Like any good “not-an-FPGA” vendor, Cypress offers a range of simple, low-cost development kits that do everything from teasing you with the basic capabilities of the device to fully immersing you in your real-world design.  The basic kit contains a development board, a couple of engineering sample parts, a debug and evaluation device, cables, a power supply, tools, and a quick-start guide.  You can open the box, plug it all in, and be off and working on your project in no time.

The acid test for any of these programmable systems is how they stand up against the $5 microcontroller.  In reality, if there’s already a $5 part that meets your needs perfectly, you probably shouldn’t look at the programmables.  However, for the other 97% of us, the $5 part always leaves something on the table.  We are missing some function that we’ll have to add in a separate piece of silicon, or that we’ll have to leave out of our system altogether, or we have to upgrade to a more expensive device that includes stuff we don’t need – and uses more power.

With the analog capabilities built into these devices, the integration story is also compelling.  You may be able to get away with fewer total chips in your system, which can make paying a bit more for the device you think of as the microcontroller a lot more palatable – particularly when you consider the knock-on costs of having more chips: larger boards, more expensive assembly, more power consumption, and more potential points of failure.

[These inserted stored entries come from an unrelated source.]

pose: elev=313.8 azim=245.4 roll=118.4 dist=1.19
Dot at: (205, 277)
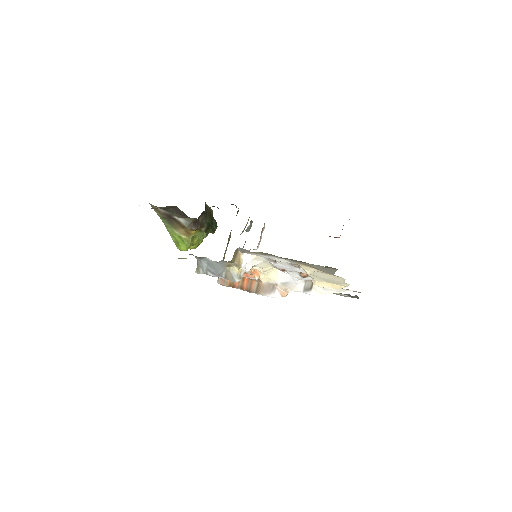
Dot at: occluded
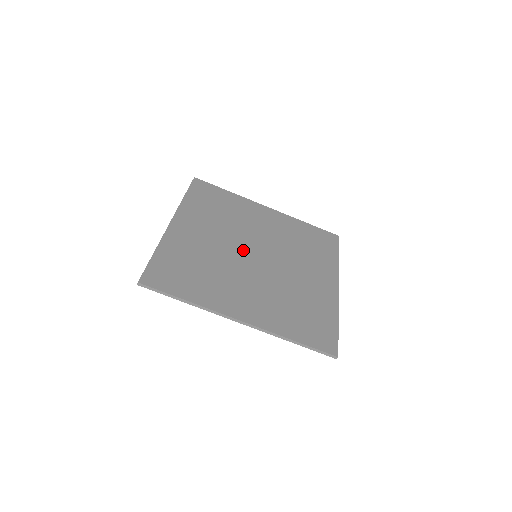
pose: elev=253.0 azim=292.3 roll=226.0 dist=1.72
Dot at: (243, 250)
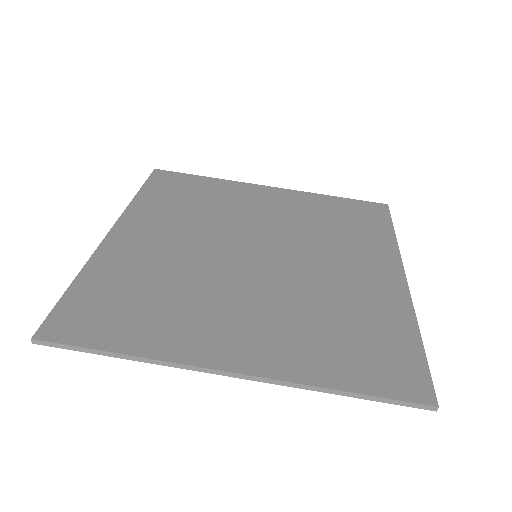
Dot at: (232, 251)
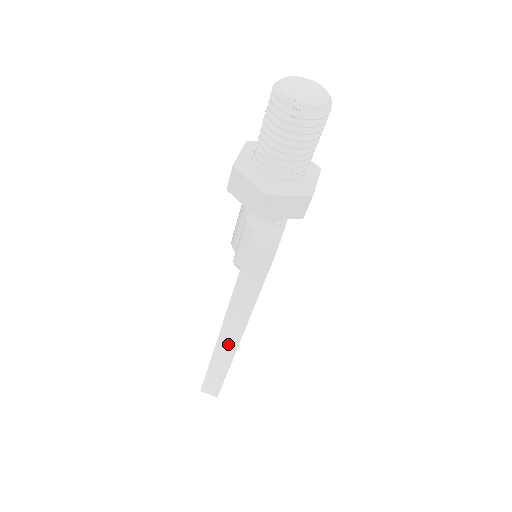
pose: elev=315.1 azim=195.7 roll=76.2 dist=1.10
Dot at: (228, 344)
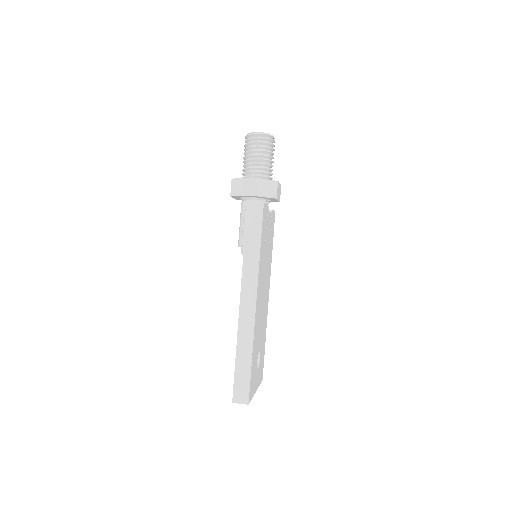
Dot at: (248, 311)
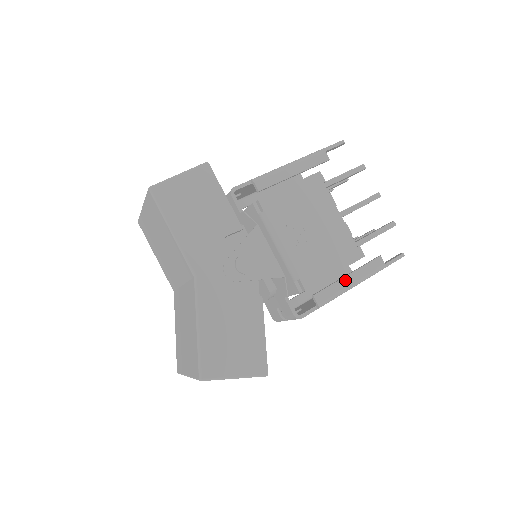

As time goes by, we see these devices getting more compelling.  With each new process generation, the cost of doing a single mask set gets higher.  That means that companies producing traditional microcontrollers with their immense number of combinations and permutations will have to pony up huge NRE for all the mask sets required for all those variations or build fewer devices and disable functions for the lower-cost versions.  If they follow the former strategy, they’ll have to sell huge volumes to recoup their NRE investment.  If they follow the latter strategy, then they’re increasing their silicon area – and they’ll be more head-to-head with companies like Cypress and Actel, who are producing programmable-hardware devices (and most certainly NOT FPGAs, of course) with the extra silicon area required, but without the benefits of programmability.  In that case, the programmables should win every time.